Sie bemächtigte sich mit einem energischen Handgriff der Zügel und lenkte das Pferd den Weg zurück. »Das Ende! Mißverstehe mich nicht! In eine Scheidung willige ich nie! Niemals – hörst du! Ich halte dich fest, du magst machen, was du willst. Ich will die Prinzessin von Eck bleiben und nicht als geschiedene Amerikanerin in der Welt herumlaufen und wieder aus meiner ganzen Position gedrängt werden. Schon des Kindes wegen, Und auch sonst! Ich werde dir keinen Anlaß geben, eine Scheidungsklage einzureichen – da sei unbesorgt ... und du...«

Sie brach ab. Er erwiderte nichts. Stumm fuhren sie zur Stadt zurück.
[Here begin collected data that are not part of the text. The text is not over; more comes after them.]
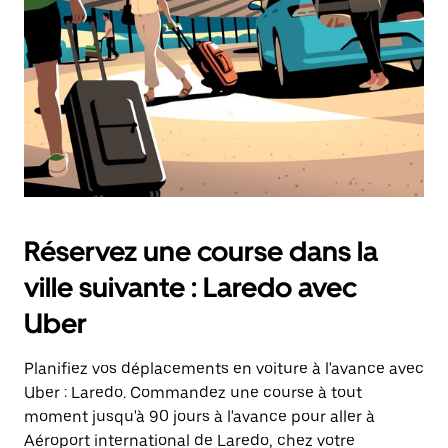
Réservez une course dans la
ville suivante : Laredo avec
Uber
Planifiez vos déplacements en voiture à l'avance avec
Uber : Laredo. Commandez une course à tout
moment jusqu'à 90 jours à l'avance pour aller à
Aéroport international de Laredo, chez votre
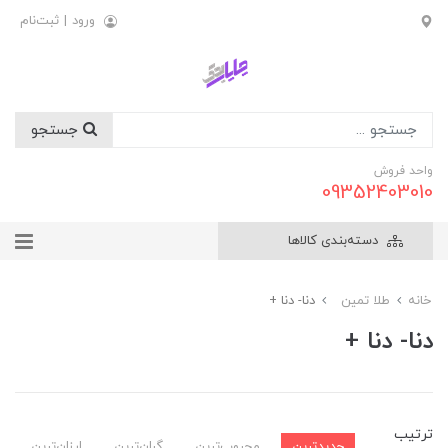
ورود
|
ثبت‌نام
جستجو
واحد فروش
09352403010
دسته‌بندی کالاها
خانه
طلا تمین
دنا- دنا +
دنا- دنا +
ترتیب
جدیدترین
محبوب‌ترین
گران‌ترین
ارزان‌ترین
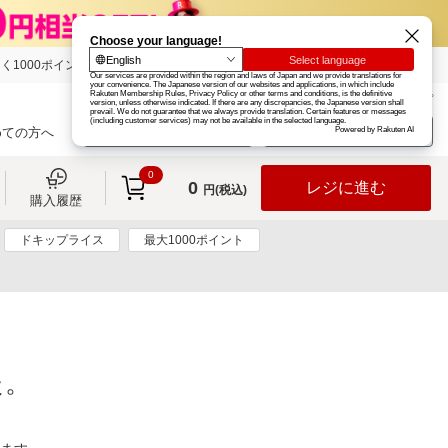
く1000ポイント
楽天グループ
カード
楽天市場
お知らせ
ヘルプ
楽天会員登録
ログイン
めての方へ
0
0
レジに進む
円(税込)
購入履歴
ドキップライス
最大1000ポイント
た。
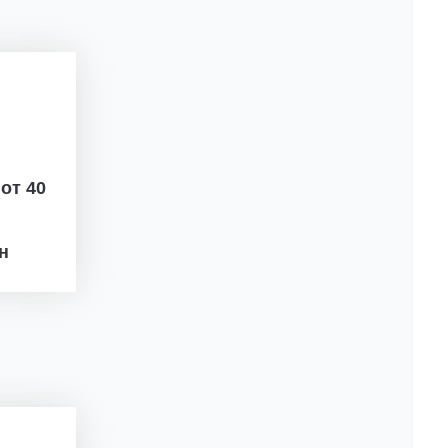
ж
от 40
рн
»Und du ...« hub sie endlich wieder an, die Blicke auf das Pferd gerichtet, »... mache, was dich freut! Vergrabe dich in der Wildnis oder schwärme mit deiner Freundin aus München auf Gletschern herum – aber ich glaube ...« ein katzenschlaues, hinterlistiges Lächeln entstellte plötzlich auf einen Augenblick ihre klassischen Züge, »ich glaube – du kommst bald zurück, wie ich dich kenne!«

Ja. Sie kannte ihn. Er schwieg.

Der Wagenpark auf der Allee hatte sich jetzt schon etwas gelichtet. Sie konnten in vollem Traberlauf an den langsamer rollenden Gefährten vorbeifliegen. In dem einen Wagen wurden die Strohhüte gelüftet und darunter schimmerte alles weiß in weiß von den glattrasierten Athletengestalten der New Yorker goldenen Jugend.
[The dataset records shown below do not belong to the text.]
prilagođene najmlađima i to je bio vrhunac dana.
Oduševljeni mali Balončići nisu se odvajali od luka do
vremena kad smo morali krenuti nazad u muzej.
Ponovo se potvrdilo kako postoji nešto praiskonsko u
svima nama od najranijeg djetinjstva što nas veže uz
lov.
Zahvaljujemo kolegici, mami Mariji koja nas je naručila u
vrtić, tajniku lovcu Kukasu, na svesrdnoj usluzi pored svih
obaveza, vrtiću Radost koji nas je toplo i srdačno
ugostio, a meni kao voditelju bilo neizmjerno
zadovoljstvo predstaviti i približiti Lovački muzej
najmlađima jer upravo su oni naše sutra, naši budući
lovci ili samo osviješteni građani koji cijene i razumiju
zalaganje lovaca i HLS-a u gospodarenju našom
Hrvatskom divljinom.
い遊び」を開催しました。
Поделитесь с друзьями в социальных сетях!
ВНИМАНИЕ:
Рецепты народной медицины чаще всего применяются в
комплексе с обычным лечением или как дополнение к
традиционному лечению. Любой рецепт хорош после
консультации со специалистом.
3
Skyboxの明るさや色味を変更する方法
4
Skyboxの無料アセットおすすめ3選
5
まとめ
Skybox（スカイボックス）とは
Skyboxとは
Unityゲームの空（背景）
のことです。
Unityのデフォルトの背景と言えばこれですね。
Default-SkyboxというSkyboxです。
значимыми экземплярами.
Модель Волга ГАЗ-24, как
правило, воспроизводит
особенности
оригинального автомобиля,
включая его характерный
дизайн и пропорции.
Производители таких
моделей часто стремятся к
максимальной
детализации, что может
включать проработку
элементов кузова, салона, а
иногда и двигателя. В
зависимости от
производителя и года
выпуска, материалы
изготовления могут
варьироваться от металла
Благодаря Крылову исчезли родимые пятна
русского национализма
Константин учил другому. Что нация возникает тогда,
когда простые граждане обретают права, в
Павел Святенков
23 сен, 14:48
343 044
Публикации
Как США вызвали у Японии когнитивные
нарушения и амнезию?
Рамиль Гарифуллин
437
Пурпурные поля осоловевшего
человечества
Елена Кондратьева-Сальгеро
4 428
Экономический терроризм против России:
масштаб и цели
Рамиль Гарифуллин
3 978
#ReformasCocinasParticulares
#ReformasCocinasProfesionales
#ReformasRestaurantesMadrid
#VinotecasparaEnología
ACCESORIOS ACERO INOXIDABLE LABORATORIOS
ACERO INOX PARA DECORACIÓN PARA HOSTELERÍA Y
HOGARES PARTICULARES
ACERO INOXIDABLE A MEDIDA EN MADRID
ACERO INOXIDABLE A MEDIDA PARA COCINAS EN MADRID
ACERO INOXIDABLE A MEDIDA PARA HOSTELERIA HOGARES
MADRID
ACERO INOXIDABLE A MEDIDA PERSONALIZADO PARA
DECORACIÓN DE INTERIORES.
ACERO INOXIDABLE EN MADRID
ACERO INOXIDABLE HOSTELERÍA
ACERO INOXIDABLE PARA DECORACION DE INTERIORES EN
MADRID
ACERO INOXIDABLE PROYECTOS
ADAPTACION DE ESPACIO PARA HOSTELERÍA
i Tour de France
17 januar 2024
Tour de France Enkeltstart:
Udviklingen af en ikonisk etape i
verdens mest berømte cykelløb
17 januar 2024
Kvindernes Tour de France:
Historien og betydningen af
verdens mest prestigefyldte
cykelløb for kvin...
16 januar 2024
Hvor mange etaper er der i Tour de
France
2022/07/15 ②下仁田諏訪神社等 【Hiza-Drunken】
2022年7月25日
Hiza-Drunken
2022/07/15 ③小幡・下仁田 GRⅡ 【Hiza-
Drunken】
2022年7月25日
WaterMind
Virginia grüßte mit der Peitsche hinüber. »Das Pferd ist dem Prinzen durchgegangen!« rief sie lachend. »Aber jetzt halte ich die Zügel!«

Die jungen Männer antworteten mit einem beifälligen, belustigten Nicken, einem verständnisvollen: ›So gehört sich's auch!‹ und sie trieb mit einem energischen Zungenschnalzen den Renner zu fliegendem Hufschlag an. Die kühle Abendluft umpfiff sie, die Bäume rechts und links schossen vorüber und Hunderte von Köpfen schauten neugierig nach, wie die Gummiräder pfeilschnell in die dämmernde Stadt dem Hotel zurollten, über ihnen die hohe weiße Gestalt der Lenkerin elastisch aufgerichtet und neben ihr der unscheinbare kleine Prinz ....
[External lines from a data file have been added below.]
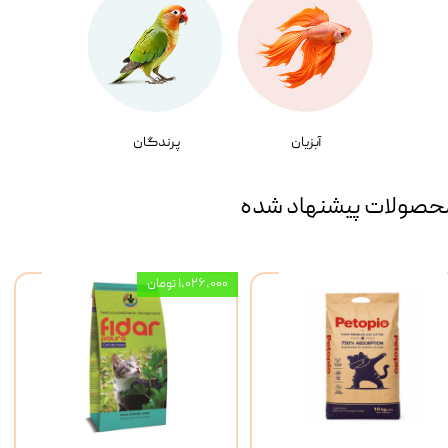
آبزیان
پرندگان
حصولات پیشنهاد شده
۱,۰۲۶,۰۰۰ تومان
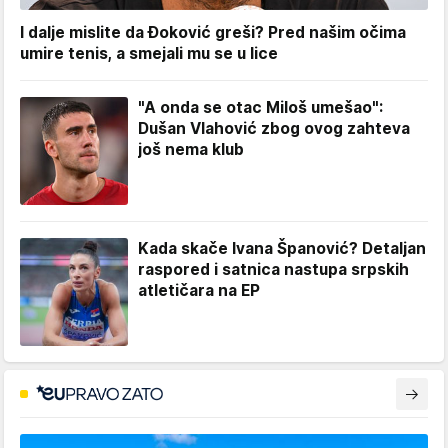
I dalje mislite da Đoković greši? Pred našim očima
umire tenis, a smejali mu se u lice
"A onda se otac Miloš umešao":
Dušan Vlahović zbog ovog zahteva
još nema klub
Kada skače Ivana Španović? Detaljan
raspored i satnica nastupa srpskih
atletičara na EP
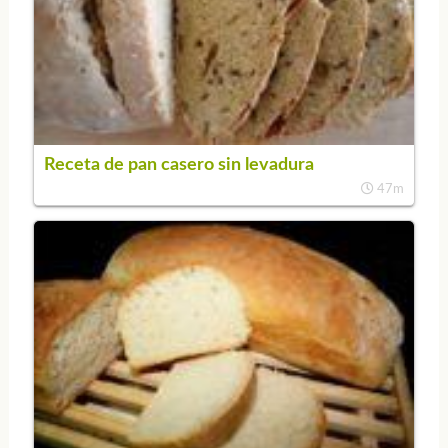
Receta de pan casero sin levadura
47m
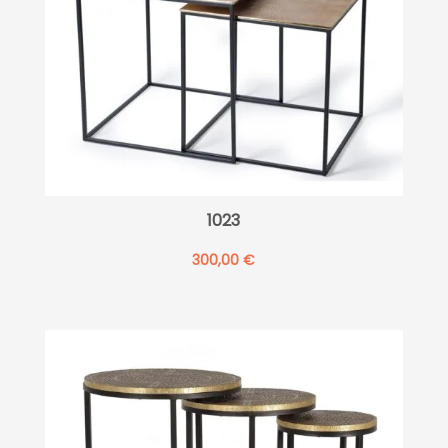
1023
300,00
€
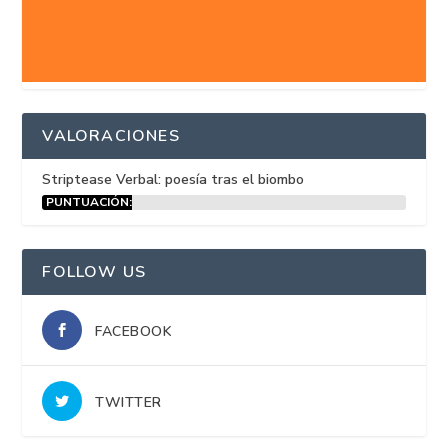
VALORACIONES
Striptease Verbal: poesía tras el biombo
PUNTUACIÓN:
15%
FOLLOW US
FACEBOOK
TWITTER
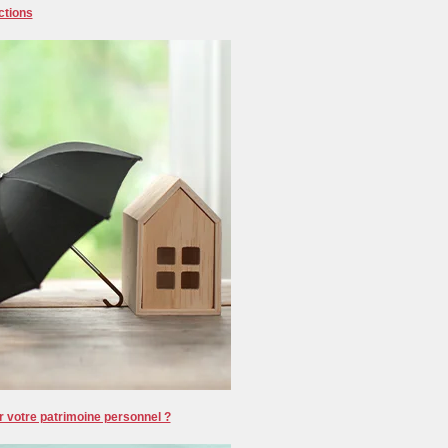
ctions
 votre patrimoine personnel ?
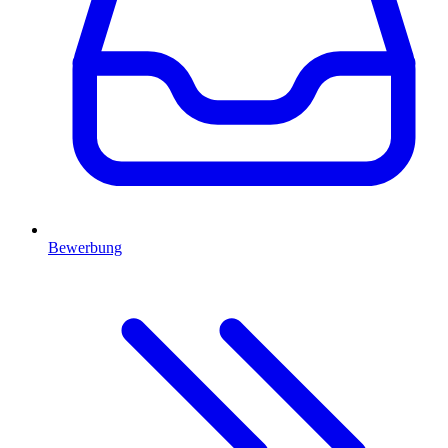
Bewerbung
Am Portal des Gasthofes trennten sie sich mit flüchtigem Nicken. Sie rauschte zum Lift, um in aller Eile oben in ihren Räumen sich in große Abendtoilette zu werfen, und er trat langsam wieder auf die Straße hinaus.

Es war jetzt beinahe völlige Nacht, eine warme, dunkle Augustnacht, in der noch die Schwüle des Tages nachzitterte. Von der Rheinebene her, wo in der Ferne der Iffezheimer Rennplatz lag, wehte der heiße Dunst, und ihm entgegen, von Osten, zuweilen ein reiner, klarer Luftstrom, kühl und erfrischend wie ein Bergquell, ein Gruß von den alten Schwarzwaldtannen, ein Hauch der Höhen.

Reinheit! Reinheit und Ruhe. Dort oben wohnten sie. Aber nicht für ihn. Er war nur ihr unsteter Gast. Ihn zog es immer wieder hinab in die weite glühende Ebene, in das fiebernde Gewühl des Rennplatzes, durch das seine Frau als Königin schritt, bewundert, begehrt von ihm und allen – es trieb ihn immer wieder zur Tiefe, in das Tal, in den Tummelplatz aller Leidenschaften, das Reich der Sinne und der Sinnlichkeit.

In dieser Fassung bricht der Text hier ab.